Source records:

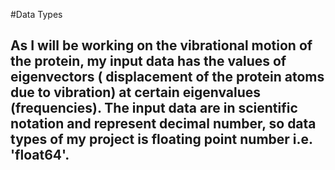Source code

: #Data Types
## As I will be working on the vibrational motion of the protein, my input data has the values of eigenvectors ( displacement of the protein atoms due to vibration) at certain eigenvalues (frequencies). The input data are in scientific notation and represent decimal number, so data types of my project is floating point number i.e. 'float64'.
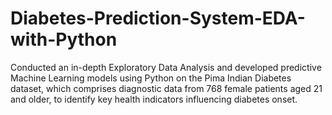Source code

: # Diabetes-Prediction-System-EDA-with-Python
Conducted an in-depth Exploratory Data Analysis and developed predictive Machine Learning models using Python on the Pima Indian Diabetes dataset, which comprises diagnostic data from 768 female patients aged 21 and older, to identify key health indicators influencing diabetes onset. 
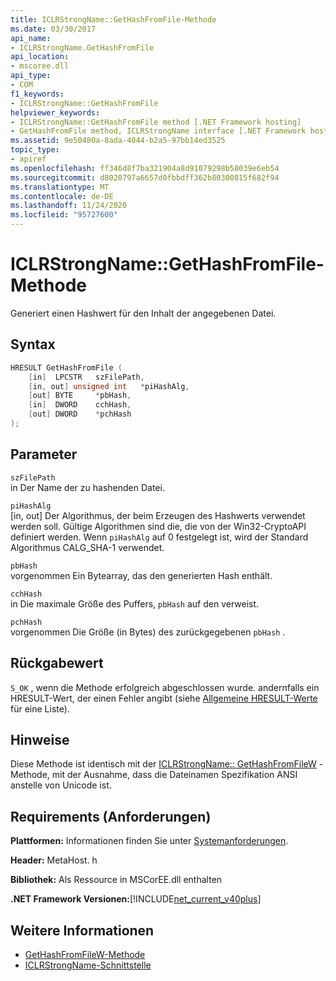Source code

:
 ```yaml
---
title: ICLRStrongName::GetHashFromFile-Methode
ms.date: 03/30/2017
api_name:
- ICLRStrongName.GetHashFromFile
api_location:
- mscoree.dll
api_type:
- COM
f1_keywords:
- ICLRStrongName::GetHashFromFile
helpviewer_keywords:
- ICLRStrongName::GetHashFromFile method [.NET Framework hosting]
- GetHashFromFile method, ICLRStrongName interface [.NET Framework hosting]
ms.assetid: 9e50480a-8ada-4044-b2a5-97bb14ed3525
topic_type:
- apiref
ms.openlocfilehash: ff346d8f7ba321904a8d91079298b58039e6eb54
ms.sourcegitcommit: d8020797a6657d0fbbdff362b80300815f682f94
ms.translationtype: MT
ms.contentlocale: de-DE
ms.lasthandoff: 11/24/2020
ms.locfileid: "95727600"
---
```

# <a name="iclrstrongnamegethashfromfile-method"></a>ICLRStrongName::GetHashFromFile-Methode

Generiert einen Hashwert für den Inhalt der angegebenen Datei.  
  
## <a name="syntax"></a>Syntax  
  
```cpp  
HRESULT GetHashFromFile (  
    [in]  LPCSTR   szFilePath,  
    [in, out] unsigned int   *piHashAlg,
    [out] BYTE     *pbHash,
    [in]  DWORD    cchHash,
    [out] DWORD    *pchHash  
);  
```  
  
## <a name="parameters"></a>Parameter  

 `szFilePath`  
 in Der Name der zu hashenden Datei.  
  
 `piHashAlg`  
 [in, out] Der Algorithmus, der beim Erzeugen des Hashwerts verwendet werden soll. Gültige Algorithmen sind die, die von der Win32-CryptoAPI definiert werden. Wenn `piHashAlg` auf 0 festgelegt ist, wird der Standard Algorithmus CALG_SHA-1 verwendet.  
  
 `pbHash`  
 vorgenommen Ein Bytearray, das den generierten Hash enthält.  
  
 `cchHash`  
 in Die maximale Größe des Puffers, `pbHash` auf den verweist.  
  
 `pchHash`  
 vorgenommen Die Größe (in Bytes) des zurückgegebenen `pbHash` .  
  
## <a name="return-value"></a>Rückgabewert  

 `S_OK` , wenn die Methode erfolgreich abgeschlossen wurde. andernfalls ein HRESULT-Wert, der einen Fehler angibt (siehe [Allgemeine HRESULT-Werte](/windows/win32/seccrypto/common-hresult-values) für eine Liste).  
  
## <a name="remarks"></a>Hinweise  

 Diese Methode ist identisch mit der [ICLRStrongName:: GetHashFromFileW](iclrstrongname-gethashfromfilew-method.md) -Methode, mit der Ausnahme, dass die Dateinamen Spezifikation ANSI anstelle von Unicode ist.  
  
## <a name="requirements"></a>Requirements (Anforderungen)  

 **Plattformen:** Informationen finden Sie unter [Systemanforderungen](../../get-started/system-requirements.md).  
  
 **Header:** MetaHost. h  
  
 **Bibliothek:** Als Ressource in MSCorEE.dll enthalten  
  
 **.NET Framework Versionen:**[!INCLUDE[net_current_v40plus](../../../../includes/net-current-v40plus-md.md)]  
  
## <a name="see-also"></a>Weitere Informationen

- [GetHashFromFileW-Methode](iclrstrongname-gethashfromfilew-method.md)
- [ICLRStrongName-Schnittstelle](iclrstrongname-interface.md)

Directions =
Using the data above, count every line that contains the word "pbHash", then give the count and nothing more.

Response to the exercise =
4